Friday, November 27, 2009

If you think Obama is falling short, read this...

"Candid Camera Moments" [Victor Davis Hanson via NRO] :

There are a number of isolated incidents that, in the great scheme of things, should be seen as rather trivial. But they are gaining symbolic importance, which is working against President Obama.

While the president is sermonizing on global warming in connection with his Asian tour and the visit of India's head of state, we get the release of hacked emails from the British climate research center that seem to make a mockery of the entire climate-change debate — reducing it to the nasty level of academic infighting, fraud, and con games that we have become accustomed to in the postmodern Western university. At a time when the president is asserting the need for radical changes in our lives, the "science" that he once insisted would be the cornerstone of his new administration, appears shaky at best, and at worst a sort of 19th-century phrenology.

Bowing should not matter either. Obama did not bow to the Queen of England, but rather sent her I-pod photos of himself; yet he did kowtow to a Saudi royal, a Japanese emperor, and now a Chinese head of state. Like it or not, the image conveyed is that an American president defers to non-Western royalty and grandees in a way that is supposed to suggest, in symbolic fashion, that America is just one of many countries, without much exceptional about it and without much of an affinity for the West.

If multilateralism was the objective, it came out instead as obsequious deference. Whereas Bush's backrubs and Carter's frontal kisses were reflective of American casualness and too much informality, the bowing seems for some reason a far more bothersome gaffe. And as with Obama's apologies, what we thought was a one-time slip turns out to be a systematic pattern that reflects an apparent worldview.

Then there were the ACORN videos.
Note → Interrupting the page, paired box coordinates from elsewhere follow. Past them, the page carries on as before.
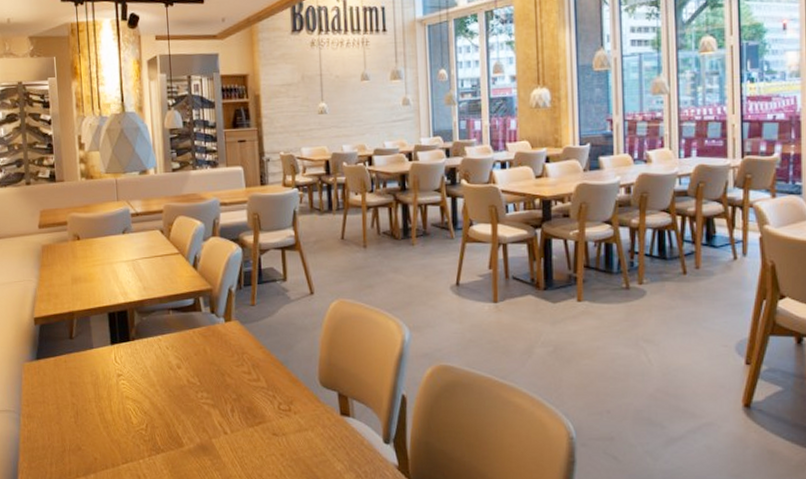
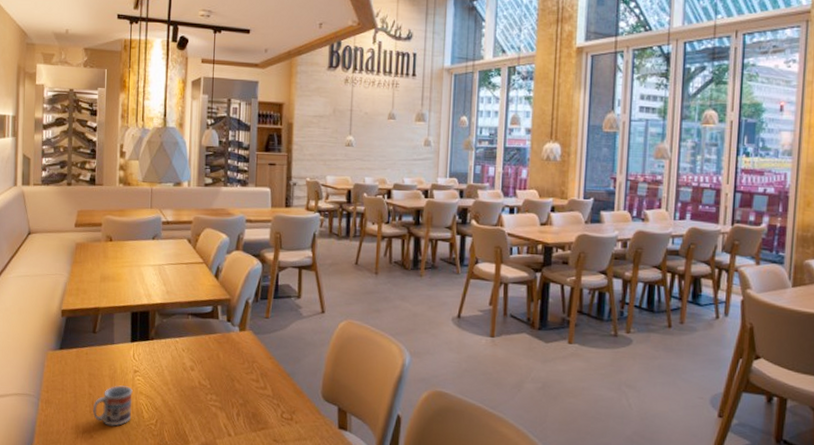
cup: none [77,392,120,435] -> present [92,385,133,427]

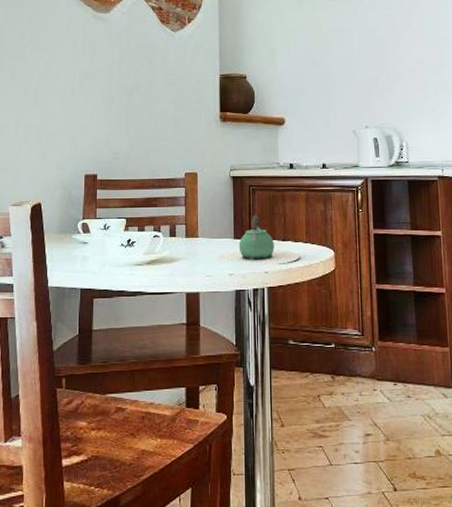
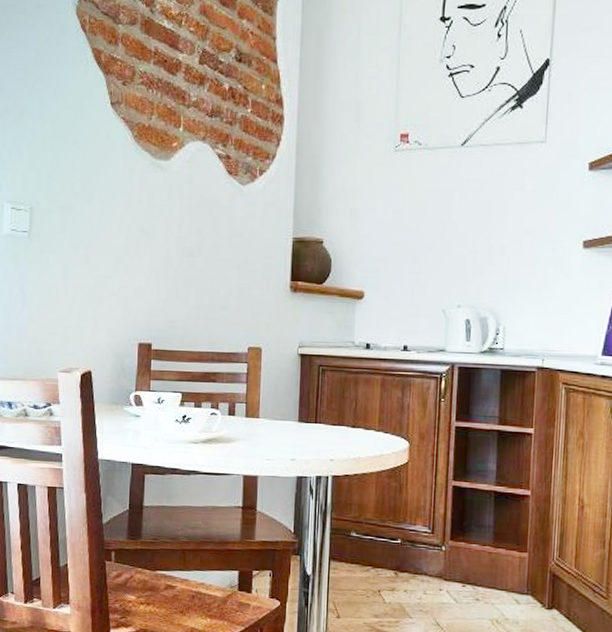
teapot: present [215,215,301,265] -> none [276,398,371,453]

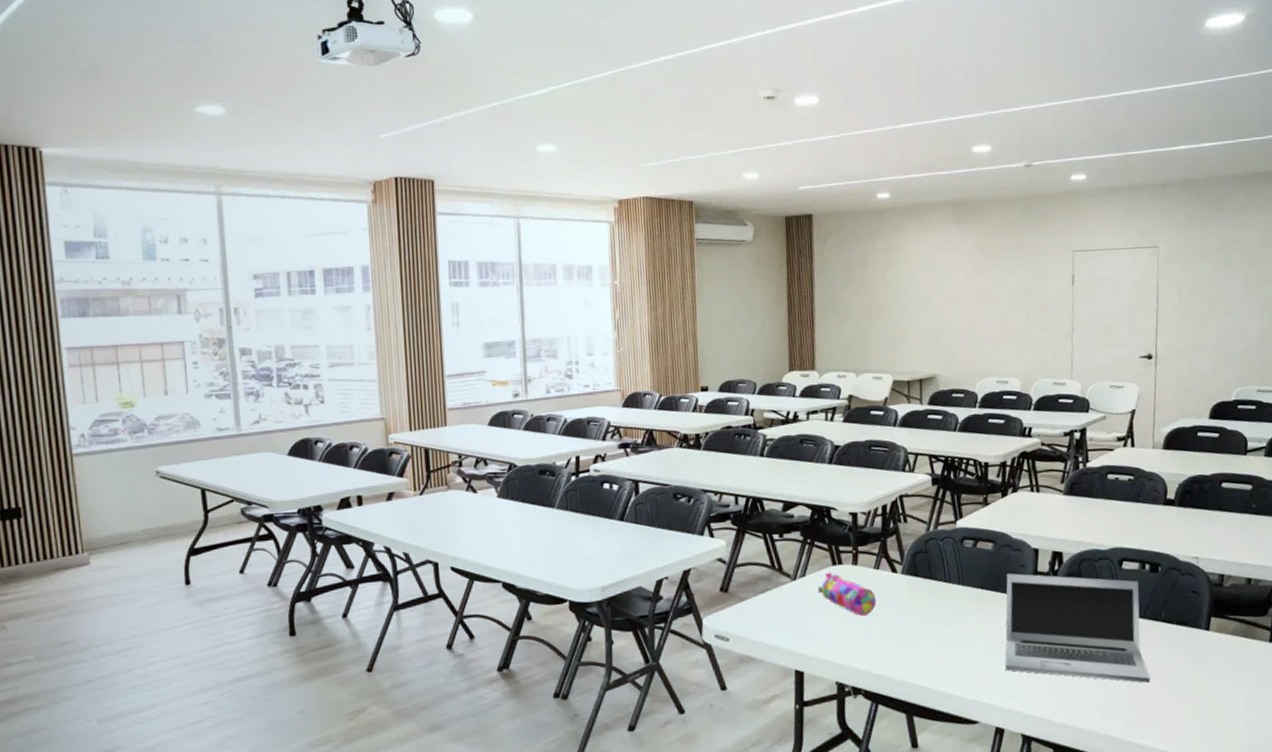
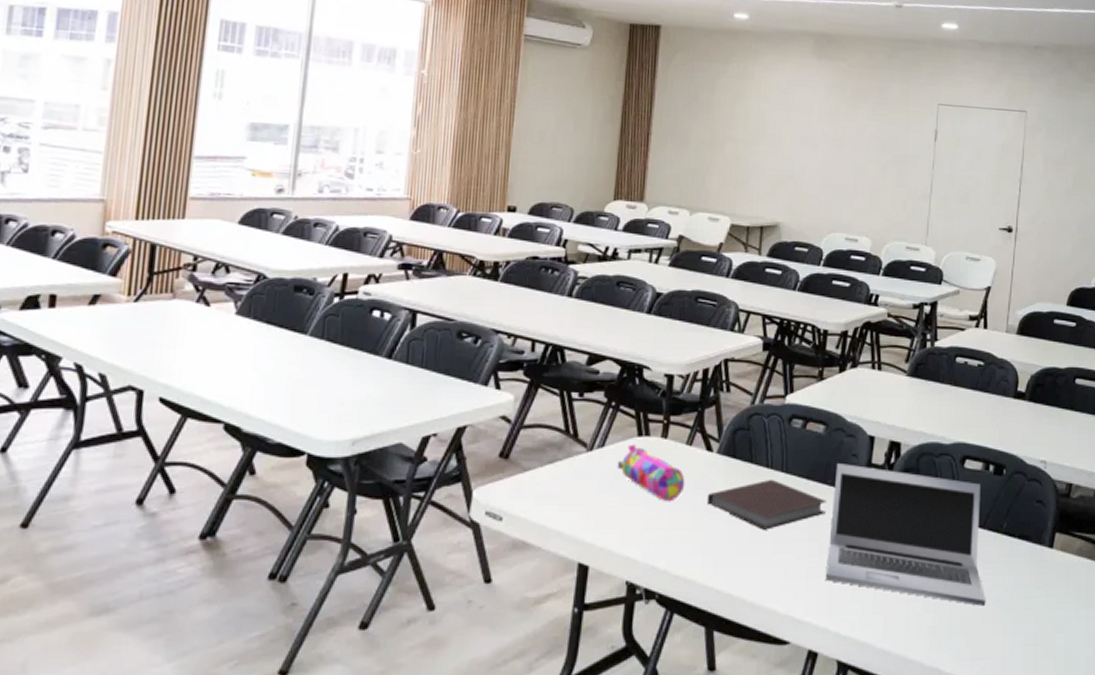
notebook: none [896,591,1001,633] -> present [706,479,826,530]

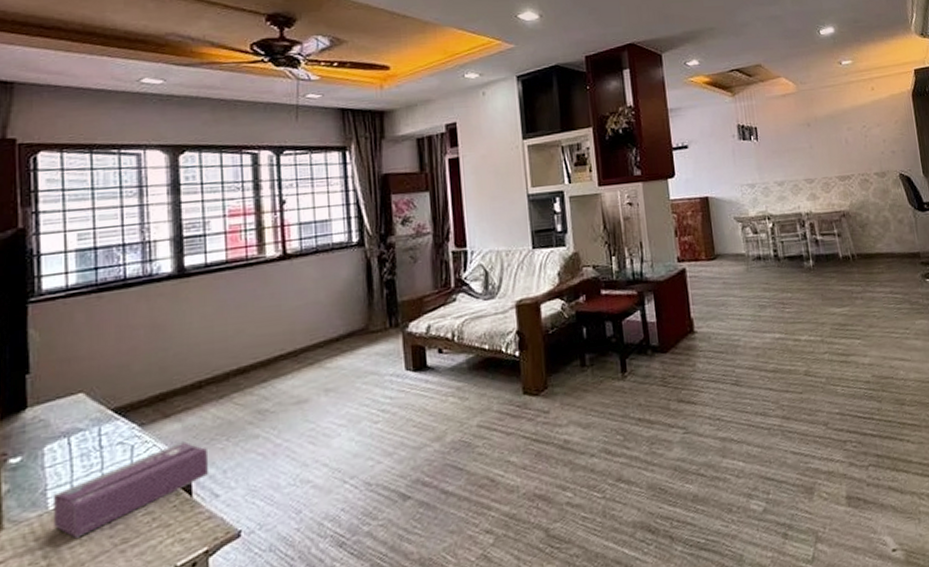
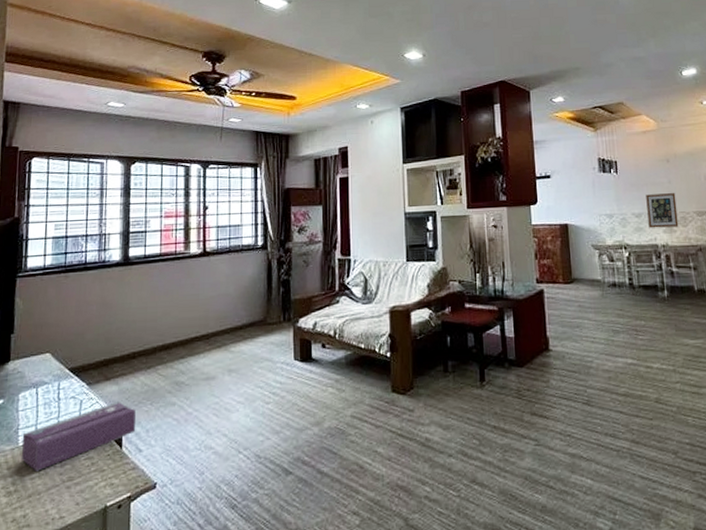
wall art: none [787,158,822,197] -> present [646,193,679,228]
These 60 Minutes–like gotcha clips should not have been that much of a big deal either — except that two aspects of the ACORN story resonated deeply. (1) Community organizing seems like a cynical, sordid business. (2) At a time when the country is broke and big taxes are on the horizon, criminally-minded organizations for some reason have no problem garnering millions in federal dollars.

Again, in all these incidents, there is a certain roughness and crassness that infuriates the public — e-mails nearly rejoicing over the death of a climate-change-skeptic, an obsequious president bowing before autocrats like the Chinese and Saudis, and community organizers gleefully offering advice on child prostitution.

Obama's numbers are sinking, of course, because campaign rhetoric is always easier that real governance, and his liberal agenda of nationalization, the federalization of health care, cap-and-trade, higher taxes, and mega-deficits consistently meets with hostility in public-opinion surveys.

So far, the affability of the president has offset the unpopularity of his agenda and kept his positive ratings between 45 percent and 55 percent in various polls. But when the public gets a whiff of the nasty fraudulence of the global-warming cadre, the Chicago-style villainy of ACORN, and reset-button diplomacy reduced to photogenic groveling, it hurts the president where he needs to be the strongest — if he is to push America hard to the left, where it doesn't seem to wish to go.